**Exercise prompt**
In the passage on judicial estoppel, what right did Blockbuster reserve in its settlement agreement in Scott?

**Text for analysis**

________________________

Further, as Carnegie recognized, the United States Supreme Court has indicated that a class might be suitable for settlement purposes but not for litigation because the settlement might "eliminate all the thorny issues that the court would have to resolve if the parties fought out the case." Carnegie, 376 F.3d at 660, citing Amchem Products, Inc. v. Windsor, 521 U.S. 591, 620, 138 L.Ed. 2d 689, 710-11, 117 S.Ct. 2231, 2248 (1997). Thus, support for a settlement class is not necessarily inconsistent with the position that class litigation might be inappropriate. To apply estoppel principles here merely because a class was certified for settlement purposes would disregard this distinction and would preclude Blockbuster from asserting any argument regarding a change in circumstances due to an amended complaint.
In finding that judicial estoppel is not applicable here, we also consider Blockbuster's contention that it specifically limited its settlement agreement in Scott to certification for settlement purposes only and reserved its right to contest class certification with respect to future litigation. A reservations of rights should be a factor to consider in determining whether a party has taken an inconsistent position in an earlier proceeding. The language of the reservation indicates that if the settlement agreement was not approved, Blockbuster would be free to reargue class certification for litigation purposes. Although it does not specifically address the scenario here where the settlement was approved, it is some evidence that Blockbuster sought to limit its agreement to certification for settlement purposes to that case only and did not intend it to apply to other litigation, thereby indicating that it did not take an inconsistent position here.

________________________

**Data to examine**
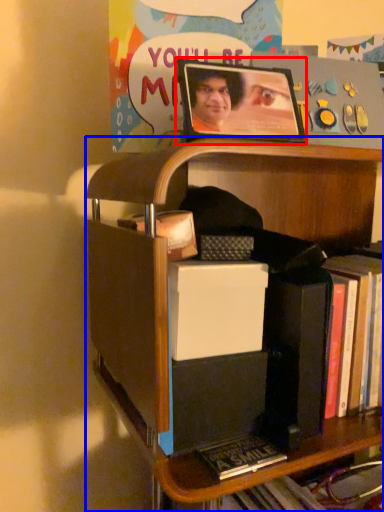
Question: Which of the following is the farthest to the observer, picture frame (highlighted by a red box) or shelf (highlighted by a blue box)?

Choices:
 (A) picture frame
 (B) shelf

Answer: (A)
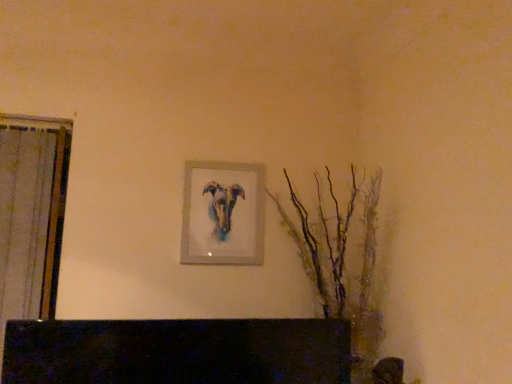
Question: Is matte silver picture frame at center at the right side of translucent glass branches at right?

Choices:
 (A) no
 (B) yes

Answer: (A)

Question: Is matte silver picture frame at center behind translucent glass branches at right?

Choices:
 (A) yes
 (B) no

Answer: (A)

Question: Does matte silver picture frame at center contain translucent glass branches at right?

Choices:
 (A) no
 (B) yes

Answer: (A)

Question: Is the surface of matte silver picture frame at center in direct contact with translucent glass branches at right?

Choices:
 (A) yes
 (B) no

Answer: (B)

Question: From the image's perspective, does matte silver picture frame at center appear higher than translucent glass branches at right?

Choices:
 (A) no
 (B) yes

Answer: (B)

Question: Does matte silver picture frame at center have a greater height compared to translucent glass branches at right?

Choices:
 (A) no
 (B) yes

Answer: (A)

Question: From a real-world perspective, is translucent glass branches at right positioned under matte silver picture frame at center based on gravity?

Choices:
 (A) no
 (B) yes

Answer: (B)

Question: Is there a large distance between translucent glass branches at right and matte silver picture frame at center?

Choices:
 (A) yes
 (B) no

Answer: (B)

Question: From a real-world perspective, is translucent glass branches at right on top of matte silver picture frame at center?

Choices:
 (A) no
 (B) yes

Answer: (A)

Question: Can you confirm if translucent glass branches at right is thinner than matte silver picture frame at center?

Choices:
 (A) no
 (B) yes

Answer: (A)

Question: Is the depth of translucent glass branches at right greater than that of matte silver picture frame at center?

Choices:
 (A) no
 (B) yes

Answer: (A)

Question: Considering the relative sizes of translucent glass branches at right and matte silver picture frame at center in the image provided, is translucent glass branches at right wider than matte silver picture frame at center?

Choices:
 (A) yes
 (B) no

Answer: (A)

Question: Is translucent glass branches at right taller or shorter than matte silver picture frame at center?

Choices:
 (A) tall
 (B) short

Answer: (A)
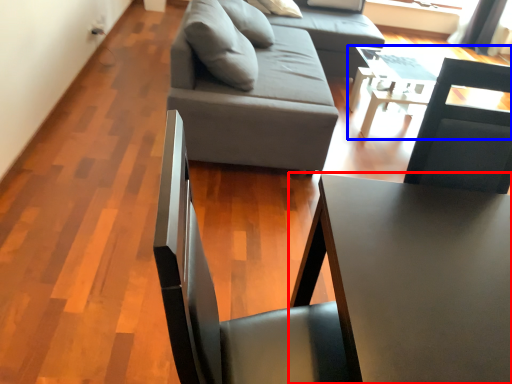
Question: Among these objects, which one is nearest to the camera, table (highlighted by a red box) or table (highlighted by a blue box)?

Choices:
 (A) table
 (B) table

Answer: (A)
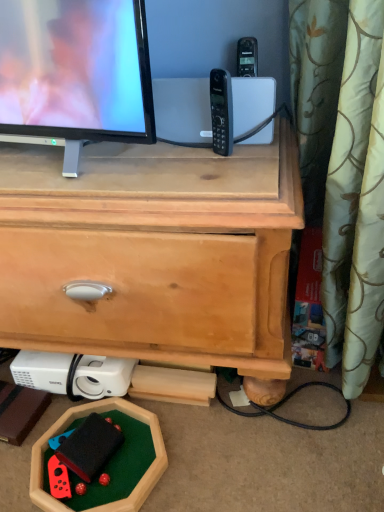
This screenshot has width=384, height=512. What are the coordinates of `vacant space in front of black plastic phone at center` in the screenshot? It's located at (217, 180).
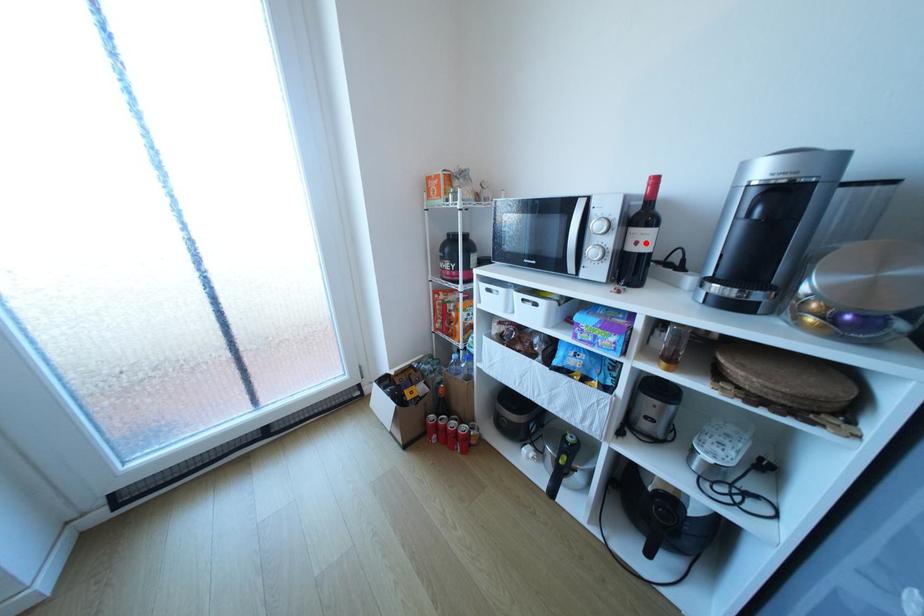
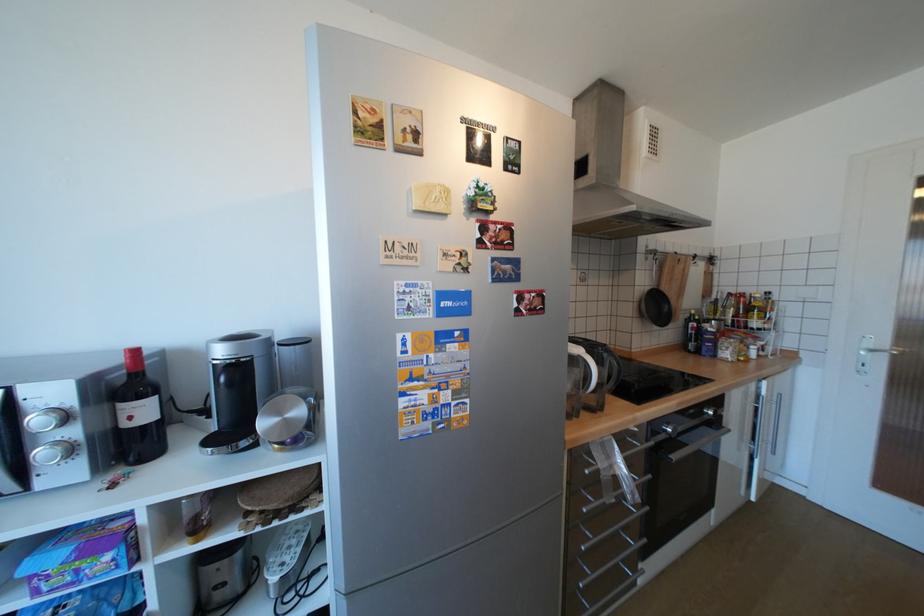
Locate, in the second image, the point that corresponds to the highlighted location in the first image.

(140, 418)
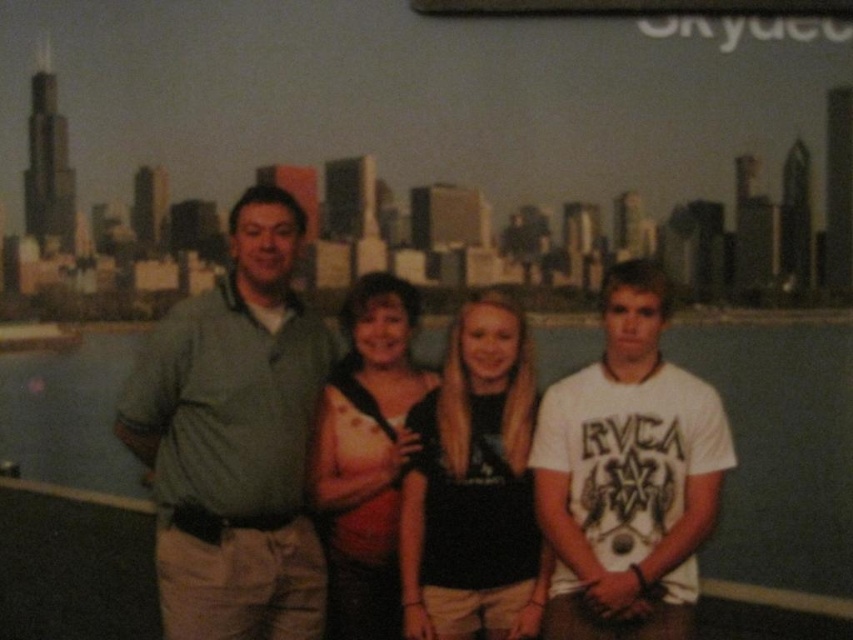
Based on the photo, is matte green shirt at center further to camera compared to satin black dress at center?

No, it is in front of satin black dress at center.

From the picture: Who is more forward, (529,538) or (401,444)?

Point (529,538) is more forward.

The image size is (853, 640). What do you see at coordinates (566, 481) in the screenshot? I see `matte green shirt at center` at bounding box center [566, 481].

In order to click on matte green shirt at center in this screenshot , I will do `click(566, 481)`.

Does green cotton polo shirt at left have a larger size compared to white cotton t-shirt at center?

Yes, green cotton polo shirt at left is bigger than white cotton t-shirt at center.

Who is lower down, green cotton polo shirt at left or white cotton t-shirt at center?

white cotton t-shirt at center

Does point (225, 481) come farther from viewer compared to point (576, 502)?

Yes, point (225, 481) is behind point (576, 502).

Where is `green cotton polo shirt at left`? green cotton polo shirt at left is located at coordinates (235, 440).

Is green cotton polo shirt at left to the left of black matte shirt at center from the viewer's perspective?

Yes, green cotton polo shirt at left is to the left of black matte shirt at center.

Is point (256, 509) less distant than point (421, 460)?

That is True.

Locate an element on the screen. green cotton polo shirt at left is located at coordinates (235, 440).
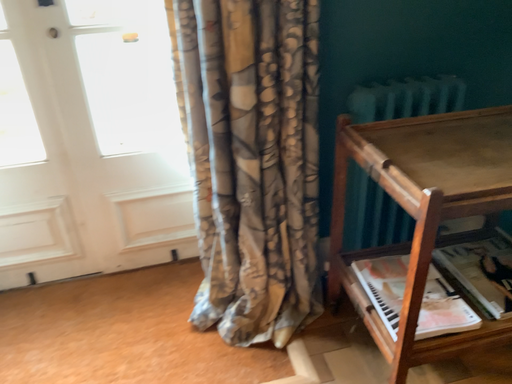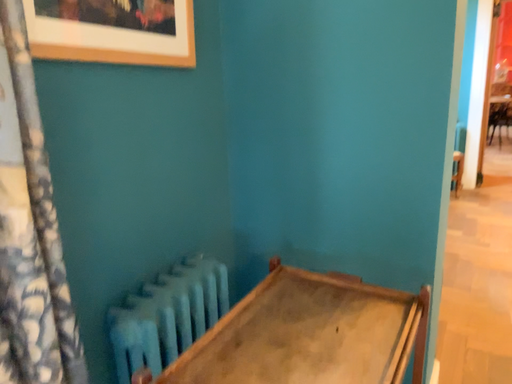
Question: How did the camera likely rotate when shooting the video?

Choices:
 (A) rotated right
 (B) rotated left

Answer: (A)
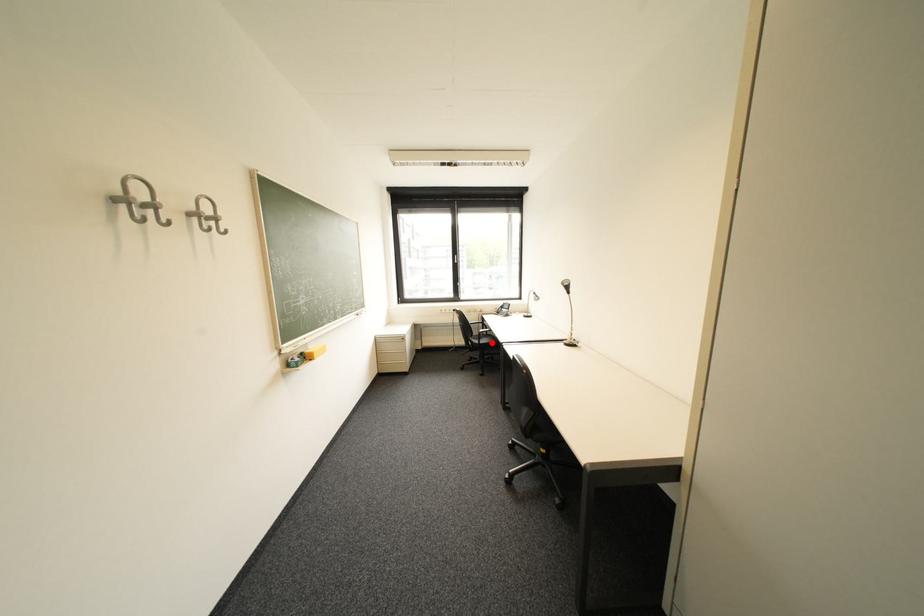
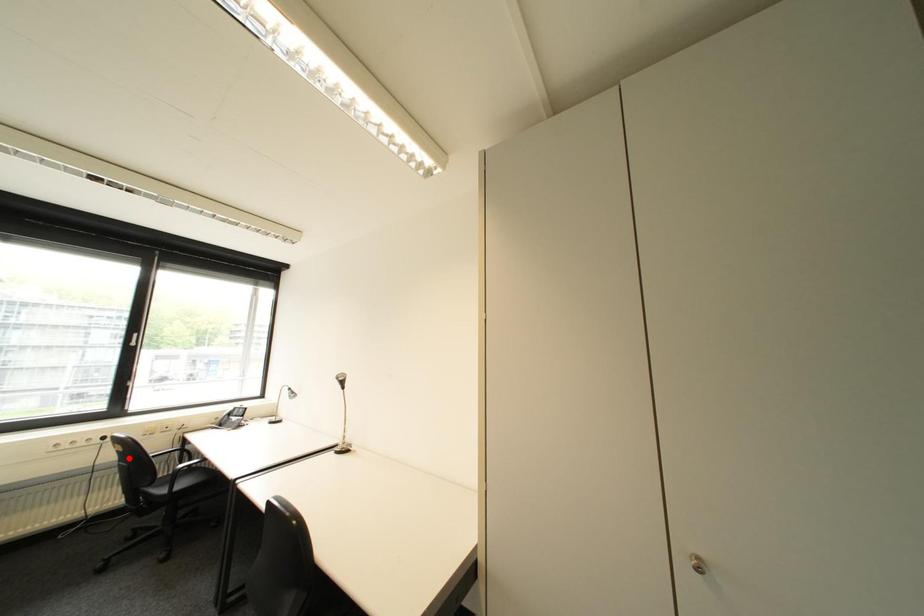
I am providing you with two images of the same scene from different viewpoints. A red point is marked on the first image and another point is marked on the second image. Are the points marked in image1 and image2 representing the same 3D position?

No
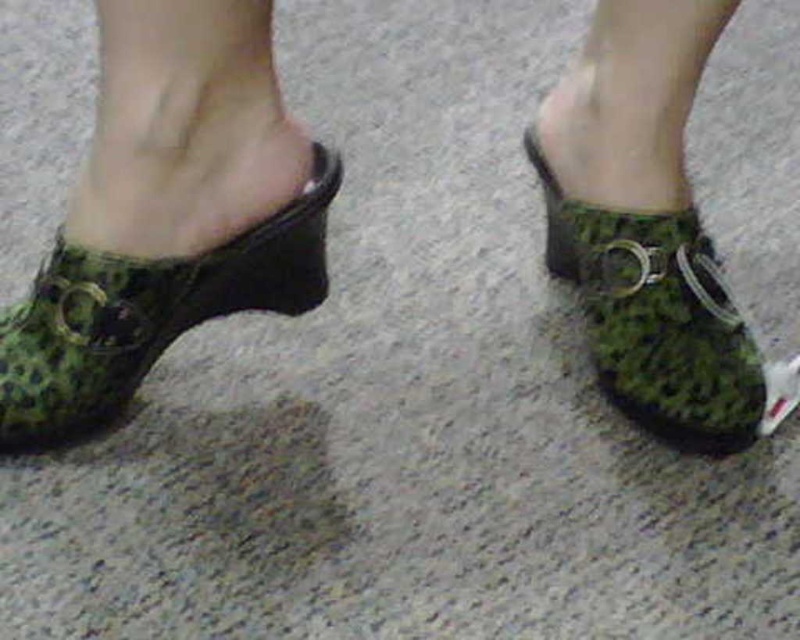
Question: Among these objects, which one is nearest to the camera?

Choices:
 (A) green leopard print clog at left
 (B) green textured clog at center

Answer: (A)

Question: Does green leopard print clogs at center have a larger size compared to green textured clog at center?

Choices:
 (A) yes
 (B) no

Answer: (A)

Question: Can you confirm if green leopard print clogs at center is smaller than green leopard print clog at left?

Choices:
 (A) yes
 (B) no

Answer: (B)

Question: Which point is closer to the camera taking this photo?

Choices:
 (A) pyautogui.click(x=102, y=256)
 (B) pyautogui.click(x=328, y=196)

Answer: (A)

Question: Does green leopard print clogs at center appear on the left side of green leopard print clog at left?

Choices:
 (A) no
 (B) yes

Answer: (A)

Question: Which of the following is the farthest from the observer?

________________________

**The completed task**
Blockbuster reserved its right to contest class certification with respect to future litigation.